Review: The Quiet Gentleman by Georgette Heyer

The Quiet Gentleman by Georgette Heyer
Paperback, 368 pages
Sourcebooks Casablanca Reissue May/June 2011, originally published 1951
ISBN: 9781402238833
Review copy provided by the publisher, thank you!
Burton Book Review Rating:Faboulous Heyer Fun!

Returning to his family seat from Waterloo, Gervase Frant, seventh Earl of St Erth, could have expected more enthusiasm for his homecoming. His quiet cousin, stepmother, and young half-brother seem openly disappointed that he survived the wars. And when he begins to fall for his half-brother’s sweetheart, his chilly reception goes from unfriendly to positively murderous.
One of Heyer’s most suspenseful Regency romances, The Quiet Gentleman combines an ingenious mystery plot with her signature witty style and effervescently engaging characters.


Although most of Heyer’s romances seem to follow a formula of witty heroine vs the world who doesn’t realize the direct path to everlasting love, The Quiet Gentleman sets itself apart. Focusing on Gervase Frant, the Seventh Earl of St Erth, the novel strays from the female point of view and even adds a bit of gothic and mysterious tones. Our hero, Gervase, returns to his (estranged) deceased father’s estate after serving in the army to claim his inheritance, much to the dismay of his half-brother and stepmother who didn’t actually think he’d survive Waterloo. Gervase is of the character where he could shrug off their dislike of him, but things get dicey when strange happenings occur that put Gervase in harm’s way. Could his half-brother Martin really detest him so much as to wish that Gervase were dead? Is the step-mother the epitome of the evil witch? Or, is the house really haunted?

The romance comes in when Gervase meets Martin’s love interest, Marianne, who is a beautiful and cheerful young lady with many admirers. Martin is quite protective of his invisible tie to her, and Gervase is a bit more dashing than Martin and an immediate rivalry occurs. Luckily, Gervase’s cousin Theo is on Gervase’s side and acts as a bit of a buffer between the brothers and is a trusted confidante of Gervase. And when Gervase’s friend Lord Ulverston comes to stay, Martin earns another foe. Thrown into the mix was Miss Drusilla Morville, neutral friend and loyal companion to all (who could always be counted on to do the Dowager’s tedious tasks).

It has been my previous experience with Heyer that her novels take a bit to get used to its jargon of Regency speak and a myriad of characters who normally take a bit of time to comprehend. With The Quiet Gentleman, there was not an immediate onslaught of unfamiliar names and we are taken right to the action after the opening description of the magnificent homestead of Stanyon, which is somewhat of a medieval fortress turned castle turned grand estate, which in itself becomes a bit of a character in the story.

_EXERCISE SET_
(1) Which characters from the novel does the review name?
(2) Which lines in the rows below contain the string "instrumentName"? Show each of them in full.

_DATASET ROWS_
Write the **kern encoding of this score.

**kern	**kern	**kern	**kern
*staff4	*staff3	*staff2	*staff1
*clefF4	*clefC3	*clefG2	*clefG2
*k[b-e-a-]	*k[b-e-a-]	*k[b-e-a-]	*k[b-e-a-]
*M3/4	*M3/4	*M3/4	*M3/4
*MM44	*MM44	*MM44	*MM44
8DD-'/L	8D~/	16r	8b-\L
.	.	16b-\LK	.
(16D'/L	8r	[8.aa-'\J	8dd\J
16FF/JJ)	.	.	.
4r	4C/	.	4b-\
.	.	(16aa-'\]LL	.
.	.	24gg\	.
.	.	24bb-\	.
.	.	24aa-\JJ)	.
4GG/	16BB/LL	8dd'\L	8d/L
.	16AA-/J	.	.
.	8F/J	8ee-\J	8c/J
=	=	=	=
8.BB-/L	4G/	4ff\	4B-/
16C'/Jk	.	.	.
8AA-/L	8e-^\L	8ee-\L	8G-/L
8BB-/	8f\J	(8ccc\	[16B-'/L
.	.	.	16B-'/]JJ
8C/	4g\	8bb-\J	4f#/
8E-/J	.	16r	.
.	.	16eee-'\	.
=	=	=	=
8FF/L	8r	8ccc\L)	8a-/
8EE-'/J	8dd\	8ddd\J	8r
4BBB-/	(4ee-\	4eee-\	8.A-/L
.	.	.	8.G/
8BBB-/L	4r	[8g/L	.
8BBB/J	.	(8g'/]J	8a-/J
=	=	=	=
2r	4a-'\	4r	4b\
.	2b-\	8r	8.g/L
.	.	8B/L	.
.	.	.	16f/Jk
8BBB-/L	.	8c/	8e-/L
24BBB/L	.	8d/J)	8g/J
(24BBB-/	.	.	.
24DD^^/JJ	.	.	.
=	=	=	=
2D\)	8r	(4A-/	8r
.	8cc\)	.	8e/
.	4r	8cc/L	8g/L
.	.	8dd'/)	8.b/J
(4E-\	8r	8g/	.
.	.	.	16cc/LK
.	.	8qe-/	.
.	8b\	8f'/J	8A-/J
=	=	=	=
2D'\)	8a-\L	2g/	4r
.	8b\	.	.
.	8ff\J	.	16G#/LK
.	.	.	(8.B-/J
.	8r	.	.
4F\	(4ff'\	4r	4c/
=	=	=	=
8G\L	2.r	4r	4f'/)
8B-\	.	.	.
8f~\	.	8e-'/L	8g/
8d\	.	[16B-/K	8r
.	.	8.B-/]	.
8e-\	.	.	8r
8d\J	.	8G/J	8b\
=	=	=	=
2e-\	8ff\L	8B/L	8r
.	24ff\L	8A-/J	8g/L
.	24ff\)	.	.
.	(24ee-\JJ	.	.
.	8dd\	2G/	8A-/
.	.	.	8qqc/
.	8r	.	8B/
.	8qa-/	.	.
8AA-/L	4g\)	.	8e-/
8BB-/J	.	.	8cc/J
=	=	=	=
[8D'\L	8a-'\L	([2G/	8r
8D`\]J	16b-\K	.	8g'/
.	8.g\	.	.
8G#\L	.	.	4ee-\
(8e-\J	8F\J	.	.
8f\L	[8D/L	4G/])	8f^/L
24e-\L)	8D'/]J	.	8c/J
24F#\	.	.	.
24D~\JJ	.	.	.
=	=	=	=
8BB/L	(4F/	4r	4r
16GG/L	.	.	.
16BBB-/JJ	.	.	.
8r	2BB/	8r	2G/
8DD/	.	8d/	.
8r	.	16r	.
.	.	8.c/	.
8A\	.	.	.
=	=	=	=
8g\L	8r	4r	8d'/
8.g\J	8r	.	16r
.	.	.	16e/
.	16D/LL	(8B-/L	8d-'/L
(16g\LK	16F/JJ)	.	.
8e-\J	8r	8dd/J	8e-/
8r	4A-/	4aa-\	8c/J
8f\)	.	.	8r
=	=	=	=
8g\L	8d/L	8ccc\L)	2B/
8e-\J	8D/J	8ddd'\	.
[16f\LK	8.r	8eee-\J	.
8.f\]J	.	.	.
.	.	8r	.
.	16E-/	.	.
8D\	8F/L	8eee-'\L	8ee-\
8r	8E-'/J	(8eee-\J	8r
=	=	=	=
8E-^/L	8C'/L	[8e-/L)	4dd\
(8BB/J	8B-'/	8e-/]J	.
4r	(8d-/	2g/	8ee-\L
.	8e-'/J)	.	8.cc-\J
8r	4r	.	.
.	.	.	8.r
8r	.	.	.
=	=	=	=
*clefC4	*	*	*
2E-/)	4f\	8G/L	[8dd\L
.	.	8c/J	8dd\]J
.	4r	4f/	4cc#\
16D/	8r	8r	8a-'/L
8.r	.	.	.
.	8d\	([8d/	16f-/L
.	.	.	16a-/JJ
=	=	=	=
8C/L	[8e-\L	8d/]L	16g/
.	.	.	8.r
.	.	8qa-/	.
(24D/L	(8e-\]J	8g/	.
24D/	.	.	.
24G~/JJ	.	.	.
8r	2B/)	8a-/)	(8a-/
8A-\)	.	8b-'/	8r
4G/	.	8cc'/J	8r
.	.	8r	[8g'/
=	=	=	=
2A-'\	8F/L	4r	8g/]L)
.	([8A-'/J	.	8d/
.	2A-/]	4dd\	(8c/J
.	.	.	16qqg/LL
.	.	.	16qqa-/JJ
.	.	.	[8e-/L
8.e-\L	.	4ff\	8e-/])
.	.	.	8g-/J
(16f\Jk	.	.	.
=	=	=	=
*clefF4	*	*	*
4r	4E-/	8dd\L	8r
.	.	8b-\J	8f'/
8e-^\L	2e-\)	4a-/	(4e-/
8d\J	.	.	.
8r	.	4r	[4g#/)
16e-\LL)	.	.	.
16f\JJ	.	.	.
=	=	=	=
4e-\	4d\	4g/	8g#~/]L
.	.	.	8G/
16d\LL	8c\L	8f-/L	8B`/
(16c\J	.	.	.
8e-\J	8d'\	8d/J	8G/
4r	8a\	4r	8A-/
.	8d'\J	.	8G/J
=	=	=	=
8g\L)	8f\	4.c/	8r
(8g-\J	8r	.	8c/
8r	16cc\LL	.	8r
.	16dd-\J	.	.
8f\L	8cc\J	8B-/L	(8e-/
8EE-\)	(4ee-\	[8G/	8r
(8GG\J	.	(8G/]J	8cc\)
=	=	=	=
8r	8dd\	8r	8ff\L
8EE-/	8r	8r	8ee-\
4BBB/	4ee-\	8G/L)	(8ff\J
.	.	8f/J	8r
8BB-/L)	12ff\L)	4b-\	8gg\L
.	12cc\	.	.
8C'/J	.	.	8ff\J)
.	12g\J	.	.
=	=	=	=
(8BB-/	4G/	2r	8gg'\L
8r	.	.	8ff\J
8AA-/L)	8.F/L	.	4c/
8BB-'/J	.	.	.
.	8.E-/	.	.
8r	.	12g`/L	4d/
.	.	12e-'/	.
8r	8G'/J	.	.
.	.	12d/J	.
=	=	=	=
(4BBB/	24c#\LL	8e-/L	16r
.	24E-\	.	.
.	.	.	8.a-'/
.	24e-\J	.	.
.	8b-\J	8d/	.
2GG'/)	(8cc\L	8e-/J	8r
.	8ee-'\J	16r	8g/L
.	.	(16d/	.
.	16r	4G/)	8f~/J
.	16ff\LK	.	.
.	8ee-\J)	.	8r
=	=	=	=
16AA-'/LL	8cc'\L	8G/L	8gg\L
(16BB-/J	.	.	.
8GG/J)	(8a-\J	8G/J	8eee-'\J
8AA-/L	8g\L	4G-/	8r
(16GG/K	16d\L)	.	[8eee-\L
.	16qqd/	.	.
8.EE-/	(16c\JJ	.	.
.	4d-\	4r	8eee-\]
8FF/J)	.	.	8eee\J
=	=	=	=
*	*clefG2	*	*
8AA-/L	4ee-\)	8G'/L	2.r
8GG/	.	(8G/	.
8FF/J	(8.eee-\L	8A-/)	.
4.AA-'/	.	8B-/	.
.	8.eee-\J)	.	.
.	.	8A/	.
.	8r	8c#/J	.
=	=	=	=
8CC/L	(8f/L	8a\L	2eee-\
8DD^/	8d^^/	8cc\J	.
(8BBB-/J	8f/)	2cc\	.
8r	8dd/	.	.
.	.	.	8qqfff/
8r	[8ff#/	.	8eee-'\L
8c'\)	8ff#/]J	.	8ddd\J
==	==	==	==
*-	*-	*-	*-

...

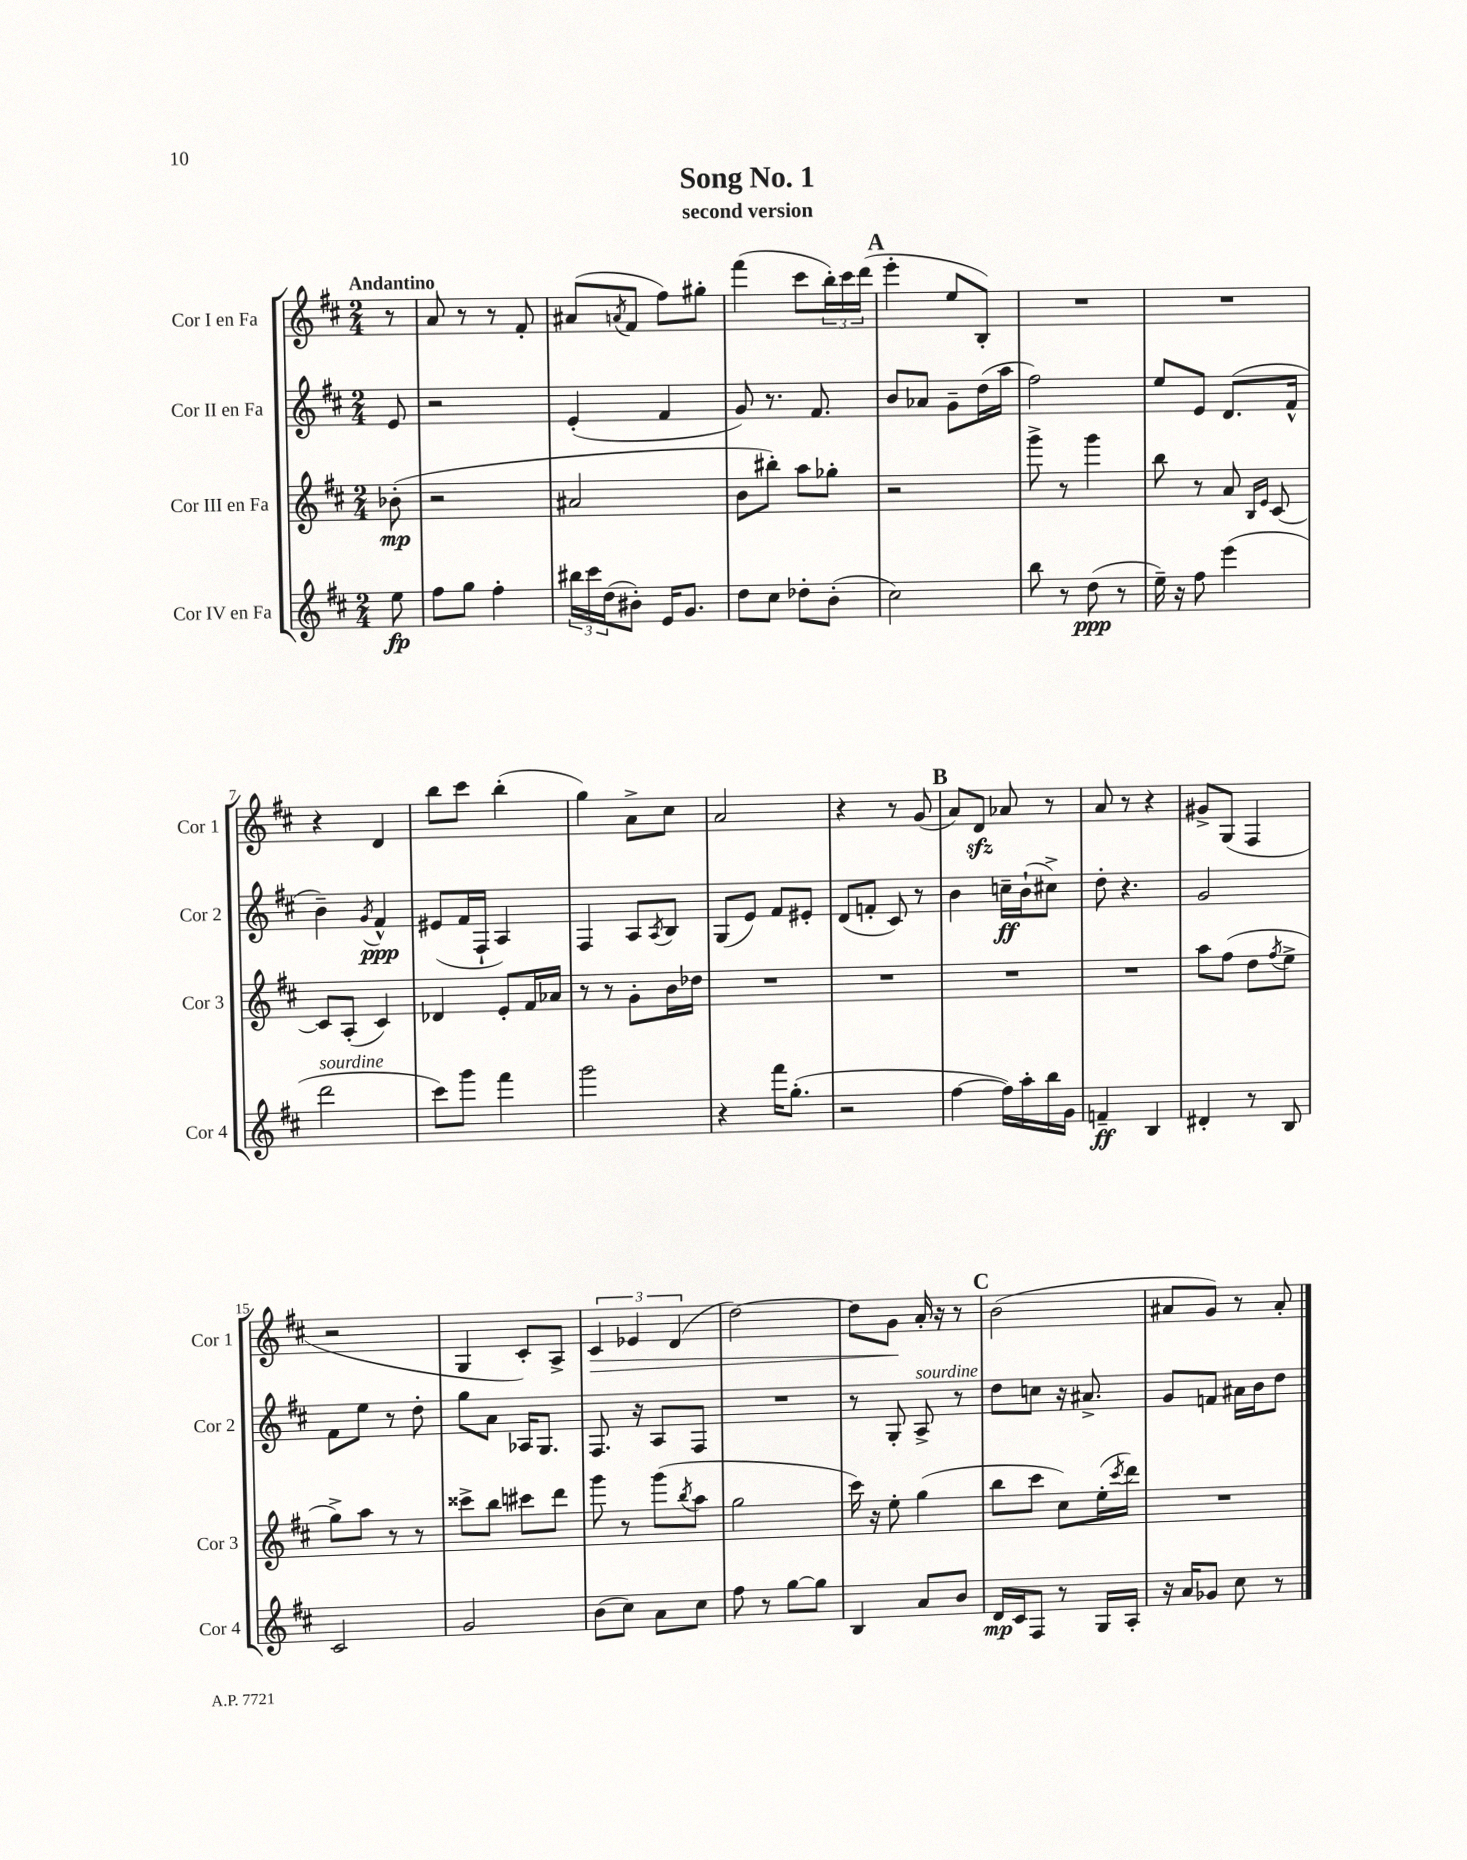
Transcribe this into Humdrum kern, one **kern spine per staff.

--

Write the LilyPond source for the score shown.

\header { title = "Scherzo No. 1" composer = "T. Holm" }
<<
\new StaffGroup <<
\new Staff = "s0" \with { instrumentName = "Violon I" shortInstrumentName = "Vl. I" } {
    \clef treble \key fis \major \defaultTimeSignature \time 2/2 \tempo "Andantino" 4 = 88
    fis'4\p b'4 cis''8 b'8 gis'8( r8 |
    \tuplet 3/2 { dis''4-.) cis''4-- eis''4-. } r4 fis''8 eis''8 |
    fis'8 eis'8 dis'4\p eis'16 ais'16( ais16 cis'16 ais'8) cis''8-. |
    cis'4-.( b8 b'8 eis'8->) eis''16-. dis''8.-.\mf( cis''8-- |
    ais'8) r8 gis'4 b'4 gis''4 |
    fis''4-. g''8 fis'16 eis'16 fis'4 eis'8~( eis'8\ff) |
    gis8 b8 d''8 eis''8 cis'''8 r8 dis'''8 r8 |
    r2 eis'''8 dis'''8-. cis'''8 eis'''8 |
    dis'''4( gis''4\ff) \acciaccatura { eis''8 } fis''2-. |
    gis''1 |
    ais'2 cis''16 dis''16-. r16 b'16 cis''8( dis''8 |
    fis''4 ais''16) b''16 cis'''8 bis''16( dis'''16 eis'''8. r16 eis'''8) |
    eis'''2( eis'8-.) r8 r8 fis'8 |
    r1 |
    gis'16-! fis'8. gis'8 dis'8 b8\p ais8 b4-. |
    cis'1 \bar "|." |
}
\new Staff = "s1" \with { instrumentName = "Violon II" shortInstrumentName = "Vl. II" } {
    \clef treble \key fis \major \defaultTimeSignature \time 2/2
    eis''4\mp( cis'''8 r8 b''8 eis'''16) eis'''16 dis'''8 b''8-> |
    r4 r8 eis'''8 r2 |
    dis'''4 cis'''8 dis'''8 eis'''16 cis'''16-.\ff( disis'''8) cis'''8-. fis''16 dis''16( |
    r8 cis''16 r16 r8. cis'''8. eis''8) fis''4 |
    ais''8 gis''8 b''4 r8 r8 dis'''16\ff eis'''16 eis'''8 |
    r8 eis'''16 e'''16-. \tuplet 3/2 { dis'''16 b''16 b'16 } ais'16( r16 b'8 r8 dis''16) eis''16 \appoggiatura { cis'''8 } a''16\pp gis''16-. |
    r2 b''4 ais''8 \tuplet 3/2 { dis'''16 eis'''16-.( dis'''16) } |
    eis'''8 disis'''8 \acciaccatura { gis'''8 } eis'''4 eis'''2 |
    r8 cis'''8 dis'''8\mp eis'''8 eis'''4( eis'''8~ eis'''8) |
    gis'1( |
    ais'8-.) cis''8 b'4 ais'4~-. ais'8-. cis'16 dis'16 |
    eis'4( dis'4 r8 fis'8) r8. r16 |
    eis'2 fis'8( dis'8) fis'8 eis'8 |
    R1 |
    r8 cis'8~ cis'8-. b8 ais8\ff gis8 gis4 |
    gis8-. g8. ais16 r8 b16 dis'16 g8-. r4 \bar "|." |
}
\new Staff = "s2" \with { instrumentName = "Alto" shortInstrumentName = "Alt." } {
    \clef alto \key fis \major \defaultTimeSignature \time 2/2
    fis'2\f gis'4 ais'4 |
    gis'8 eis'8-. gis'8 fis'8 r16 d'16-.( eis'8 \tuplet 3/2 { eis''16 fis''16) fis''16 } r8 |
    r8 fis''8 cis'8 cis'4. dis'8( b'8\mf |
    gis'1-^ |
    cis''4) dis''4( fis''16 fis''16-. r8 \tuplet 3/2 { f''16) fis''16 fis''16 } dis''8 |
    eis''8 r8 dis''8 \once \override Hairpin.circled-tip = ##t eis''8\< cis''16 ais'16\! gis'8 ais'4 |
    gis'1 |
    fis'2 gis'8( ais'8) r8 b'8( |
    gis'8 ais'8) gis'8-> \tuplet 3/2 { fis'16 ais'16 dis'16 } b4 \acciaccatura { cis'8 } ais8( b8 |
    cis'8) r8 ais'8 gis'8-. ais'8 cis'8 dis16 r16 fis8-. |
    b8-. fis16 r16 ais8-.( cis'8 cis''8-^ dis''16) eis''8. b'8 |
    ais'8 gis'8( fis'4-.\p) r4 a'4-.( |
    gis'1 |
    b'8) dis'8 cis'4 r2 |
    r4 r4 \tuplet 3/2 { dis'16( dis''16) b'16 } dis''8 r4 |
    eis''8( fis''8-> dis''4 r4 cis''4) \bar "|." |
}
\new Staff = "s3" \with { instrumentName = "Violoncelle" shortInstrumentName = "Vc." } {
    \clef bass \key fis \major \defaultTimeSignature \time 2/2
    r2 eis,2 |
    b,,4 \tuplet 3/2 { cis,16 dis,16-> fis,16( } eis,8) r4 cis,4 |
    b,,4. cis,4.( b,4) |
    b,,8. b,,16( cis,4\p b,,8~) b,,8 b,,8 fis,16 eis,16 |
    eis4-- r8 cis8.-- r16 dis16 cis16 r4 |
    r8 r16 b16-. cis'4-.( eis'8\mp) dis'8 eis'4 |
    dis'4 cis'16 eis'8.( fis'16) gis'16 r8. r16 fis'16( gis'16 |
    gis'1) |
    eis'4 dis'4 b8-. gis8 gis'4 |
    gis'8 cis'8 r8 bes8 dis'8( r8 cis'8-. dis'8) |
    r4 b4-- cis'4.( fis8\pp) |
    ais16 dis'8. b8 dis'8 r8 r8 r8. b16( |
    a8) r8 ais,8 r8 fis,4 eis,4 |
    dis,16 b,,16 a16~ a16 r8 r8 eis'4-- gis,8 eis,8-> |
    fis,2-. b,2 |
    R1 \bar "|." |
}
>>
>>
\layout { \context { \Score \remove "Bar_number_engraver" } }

_RESULTS_
(1)
- Gervase Frant
- Martin
- Marianne
- Theo
- Lord Ulverston
- Miss Drusilla Morville

(2)
\new Staff = "s0" \with { instrumentName = "Violon I" shortInstrumentName = "Vl. I" } {
\new Staff = "s1" \with { instrumentName = "Violon II" shortInstrumentName = "Vl. II" } {
\new Staff = "s2" \with { instrumentName = "Alto" shortInstrumentName = "Alt." } {
\new Staff = "s3" \with { instrumentName = "Violoncelle" shortInstrumentName = "Vc." } {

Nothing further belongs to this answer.